Officials from Costa Mesa, an Orange County city of 113,000, are trying to halt the transfer to their community of patients who were evacuated from a cruise ship in Japan and are under quarantine at Travis Air Force Base in Northern California. Those who tested positive for the virus were sent to area hospitals but can’t be returned to Travis once they no longer need treatment, federal officials said.
City officials questioned why a facility that was recently deemed too dilapidated for a homeless shelter is suddenly being considered for this purpose.
“There’s just something not right, and we have to question that, because the information that we’re being given is not credible,” Costa Mesa Mayor Katrina Foley told reporters after the hearing.
Local officials said they weren’t included in the planning process and want to know what safeguards are in place to prevent the possible transmission of the virus that has caused more than 2,600 deaths, most of them in China.

Roughly 15 of Them Have Tested Positive for the Virus
Jennifer Keller, an attorney from Costa Mesa, told the judge that it made no sense to ship patients with a highly contagious virus to the state-owned Fairview Developmental Center because the 114-acre facility is located near golfers, a neighborhood and a busy street.

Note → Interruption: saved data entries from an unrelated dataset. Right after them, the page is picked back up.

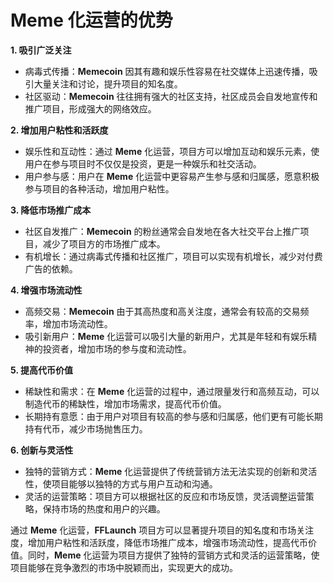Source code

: # Meme 化运营的优势

**1. 吸引广泛关注**

* 病毒式传播：**Memecoin** 因其有趣和娱乐性容易在社交媒体上迅速传播，吸引大量关注和讨论，提升项目的知名度。
* 社区驱动：**Memecoin** 往往拥有强大的社区支持，社区成员会自发地宣传和推广项目，形成强大的网络效应。

**2. 增加用户粘性和活跃度**

* 娱乐性和互动性：通过 **Meme** 化运营，项目方可以增加互动和娱乐元素，使用户在参与项目时不仅仅是投资，更是一种娱乐和社交活动。
* 用户参与感：用户在 **Meme** 化运营中更容易产生参与感和归属感，愿意积极参与项目的各种活动，增加用户粘性。

**3. 降低市场推广成本**

* 社区自发推广：**Memecoin** 的粉丝通常会自发地在各大社交平台上推广项目，减少了项目方的市场推广成本。
* 有机增长：通过病毒式传播和社区推广，项目可以实现有机增长，减少对付费广告的依赖。

**4. 增强市场流动性**

* 高频交易：**Memecoin** 由于其高热度和高关注度，通常会有较高的交易频率，增加市场流动性。
* 吸引新用户：**Meme** 化运营可以吸引大量的新用户，尤其是年轻和有娱乐精神的投资者，增加市场的参与度和流动性。

**5. 提高代币价值**

* 稀缺性和需求：在 **Meme** 化运营的过程中，通过限量发行和高频互动，可以制造代币的稀缺性，增加市场需求，提高代币价值。
* 长期持有意愿：由于用户对项目有较高的参与感和归属感，他们更有可能长期持有代币，减少市场抛售压力。

**6. 创新与灵活性**

* 独特的营销方式：**Meme** 化运营提供了传统营销方法无法实现的创新和灵活性，使项目能够以独特的方式与用户互动和沟通。
* 灵活的运营策略：项目方可以根据社区的反应和市场反馈，灵活调整运营策略，保持市场的热度和用户的兴趣。

通过 **Meme** 化运营，**FFLaunch** 项目方可以显著提升项目的知名度和市场关注度，增加用户粘性和活跃度，降低市场推广成本，增强市场流动性，提高代币价值。同时，**Meme** 化运营为项目方提供了独特的营销方式和灵活的运营策略，使项目能够在竞争激烈的市场中脱颖而出，实现更大的成功。

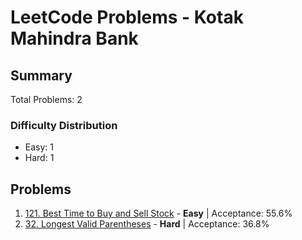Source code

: # LeetCode Problems - Kotak Mahindra Bank

## Summary
Total Problems: 2

### Difficulty Distribution

- Easy: 1
- Hard: 1

## Problems

1. [121. Best Time to Buy and Sell Stock](https://leetcode.com/problems/best-time-to-buy-and-sell-stock/) - **Easy** | Acceptance: 55.6%
2. [32. Longest Valid Parentheses](https://leetcode.com/problems/longest-valid-parentheses/) - **Hard** | Acceptance: 36.8%
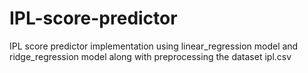 # IPL-score-predictor
IPL score predictor implementation using linear_regression model and ridge_regression model along with preprocessing the dataset ipl.csv
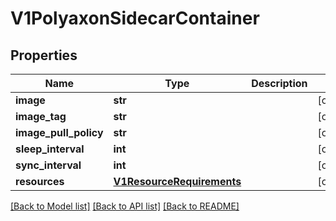# V1PolyaxonSidecarContainer

## Properties
Name | Type | Description | Notes
------------ | ------------- | ------------- | -------------
**image** | **str** |  | [optional] 
**image_tag** | **str** |  | [optional] 
**image_pull_policy** | **str** |  | [optional] 
**sleep_interval** | **int** |  | [optional] 
**sync_interval** | **int** |  | [optional] 
**resources** | [**V1ResourceRequirements**](V1ResourceRequirements.md) |  | [optional] 

[[Back to Model list]](../README.md#documentation-for-models) [[Back to API list]](../README.md#documentation-for-api-endpoints) [[Back to README]](../README.md)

Federal officials said about 67 passengers who were evacuated to the air base are from California, and the complex would only be used for state residents. They said roughly 15 of them have tested positive for the virus.
It was not immediately clear where patients who are not from California and test positive for the virus would be sent.
California officials contend the city doesn’t have the right to interfere with how federal and state authorities are handling the public health emergency. They said many evacuees are elderly and have other health issues, which makes keeping them in-state preferable as they may need to remain isolated from others for a month.
The federal government is requiring its own health agency to find an isolation site in California “that would pose no risk of transmission to the community,” the state’s Health and Human Services Agency said in a statement after the hearing.
“The state is working closely with the federal government to make sure they take every precaution in order to protect public safety,” the statement said.